Partai Golongan Karya atau Partai Golkar merupakan salah satu partai politik terbesar di Indonesia. Partai Golkar berdiri pada akhir era kepemimpinan Presiden Soekarno. Guna menghadapi kekuatan Partai Komunis Indonesia (PKI) pada tanggal 20 Oktober 1964 terbentuklah Sekretariat Bersama Golongan Karya (Sekber Golkar) yang terdiri dari pemuda, wanita, sarjana, buruh, tani dan nelayan yang dihimpun oleh golongan militer khususnya Angkatan Darat. Sekber Golkar merupakan sebuah tempat bagi golongan fungsional yang tidak terpengaruh akan politik tertentu.
Sekber Golkar nyatanya dapat diterima di tengah-tengah masyarakat. Hal ini dibuktikan dengan anggotanya yang semakin meningkat.

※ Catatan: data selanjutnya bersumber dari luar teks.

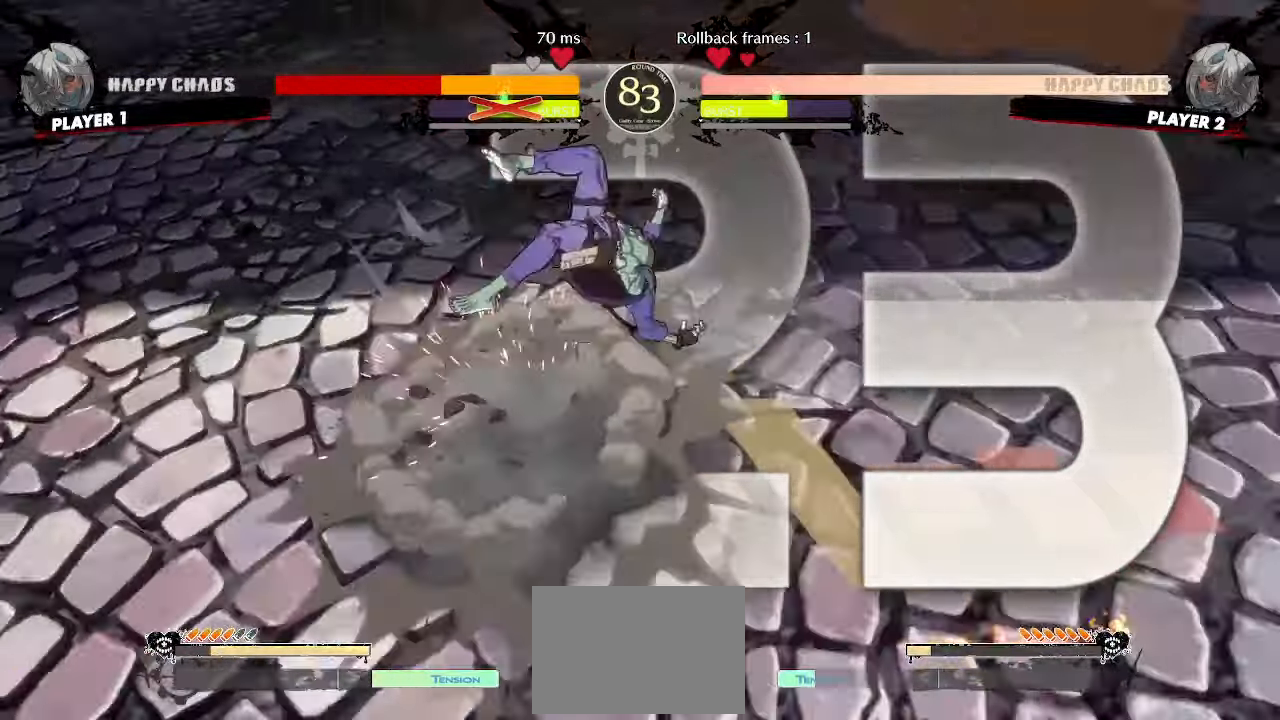
{"buttons": ["DPAD_UP", "DPAD_RIGHT"], "events": []}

Dengan ideologi yang menegakkan Pancasila dan Undang Undang Dasar 1945 Sekber Golkar kemudian dibagi dalam 7 Kelompok Induk Organisasi (KINO), yaitu Koperasi Serbaguna Gotong Royong (KOSGORO), Sentral Organisasi Karyawan Swadiri Indonesia (SOKSI), Musyawarah Kekeluargaan Gotong Royong (MKGR), Organisasi Profesi, Ormas Pertahanan Keamanan (HANKAM), Gerakan Karya Rakyat Indonesia (GAKARI), dan Gerakan Pembangunan.
Pada Pemilu 1971, kekuatan Sekber Golkar yang tertuang dalam 7 KINO menjadi landasan utama untuk ikut serta dalam Pemilu dengan nama Golongan Karya (Golkar) sesuai dengan keputusan pada tanggal 4 Februari 1970. Dalam Pemilu 1971 Golkar dianggap remeh bagi sebagian partai lain, yang kala itu seperti NU, PNI dan Parmusi. Hasilnya, Golkar sukses besar dengan perolehan suara sebesar 34.348.673 suara atau 62,79 % dari total perolehan suara.
Pada tanggal 17 Juli 1971 Sekber Golkar resmi merubah diri menjadi Golkar. Dalam Musyawarah Nasional (Munas) I yang dilaksanakan bulan September 1973, Golkar membentuk organisasi-organisasi baru, yakni Himpunan Kerukunan Tani Indonesia (HKTI), Himpunan Nelayan Seluruh Indonesia (HNSI) dan Federasi Buruh Seluruh Indonesia (FBSI).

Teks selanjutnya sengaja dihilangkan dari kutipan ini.